** TASK TO COMPLETE **
Copy the data word for word, keeping every line.

Collected data:
- - -

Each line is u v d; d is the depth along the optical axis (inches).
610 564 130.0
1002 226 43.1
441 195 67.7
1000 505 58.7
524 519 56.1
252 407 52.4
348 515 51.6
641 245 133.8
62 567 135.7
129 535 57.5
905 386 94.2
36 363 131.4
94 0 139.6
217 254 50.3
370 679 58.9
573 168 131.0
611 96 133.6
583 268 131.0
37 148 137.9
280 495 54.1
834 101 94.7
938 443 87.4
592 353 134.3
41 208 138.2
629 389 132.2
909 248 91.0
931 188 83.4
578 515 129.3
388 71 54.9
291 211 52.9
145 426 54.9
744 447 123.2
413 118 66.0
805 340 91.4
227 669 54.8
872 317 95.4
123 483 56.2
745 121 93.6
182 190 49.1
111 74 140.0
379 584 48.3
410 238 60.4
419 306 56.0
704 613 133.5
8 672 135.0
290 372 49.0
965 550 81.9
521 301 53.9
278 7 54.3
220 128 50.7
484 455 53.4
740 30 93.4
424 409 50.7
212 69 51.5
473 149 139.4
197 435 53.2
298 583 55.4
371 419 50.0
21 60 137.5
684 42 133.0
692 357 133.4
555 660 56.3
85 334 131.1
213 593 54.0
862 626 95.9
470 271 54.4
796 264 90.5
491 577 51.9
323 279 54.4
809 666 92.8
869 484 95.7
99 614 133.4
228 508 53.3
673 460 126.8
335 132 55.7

- - -

** ANSWER TO THE PROBLEM **
Each line is u v d; d is the depth along the optical axis (inches).
610 564 130.0
1002 226 43.1
441 195 67.7
1000 505 58.7
524 519 56.1
252 407 52.4
348 515 51.6
641 245 133.8
62 567 135.7
129 535 57.5
905 386 94.2
36 363 131.4
94 0 139.6
217 254 50.3
370 679 58.9
573 168 131.0
611 96 133.6
583 268 131.0
37 148 137.9
280 495 54.1
834 101 94.7
938 443 87.4
592 353 134.3
41 208 138.2
629 389 132.2
909 248 91.0
931 188 83.4
578 515 129.3
388 71 54.9
291 211 52.9
145 426 54.9
744 447 123.2
413 118 66.0
805 340 91.4
227 669 54.8
872 317 95.4
123 483 56.2
745 121 93.6
182 190 49.1
111 74 140.0
379 584 48.3
410 238 60.4
419 306 56.0
704 613 133.5
8 672 135.0
290 372 49.0
965 550 81.9
521 301 53.9
278 7 54.3
220 128 50.7
484 455 53.4
740 30 93.4
424 409 50.7
212 69 51.5
473 149 139.4
197 435 53.2
298 583 55.4
371 419 50.0
21 60 137.5
684 42 133.0
692 357 133.4
555 660 56.3
85 334 131.1
213 593 54.0
862 626 95.9
470 271 54.4
796 264 90.5
491 577 51.9
323 279 54.4
809 666 92.8
869 484 95.7
99 614 133.4
228 508 53.3
673 460 126.8
335 132 55.7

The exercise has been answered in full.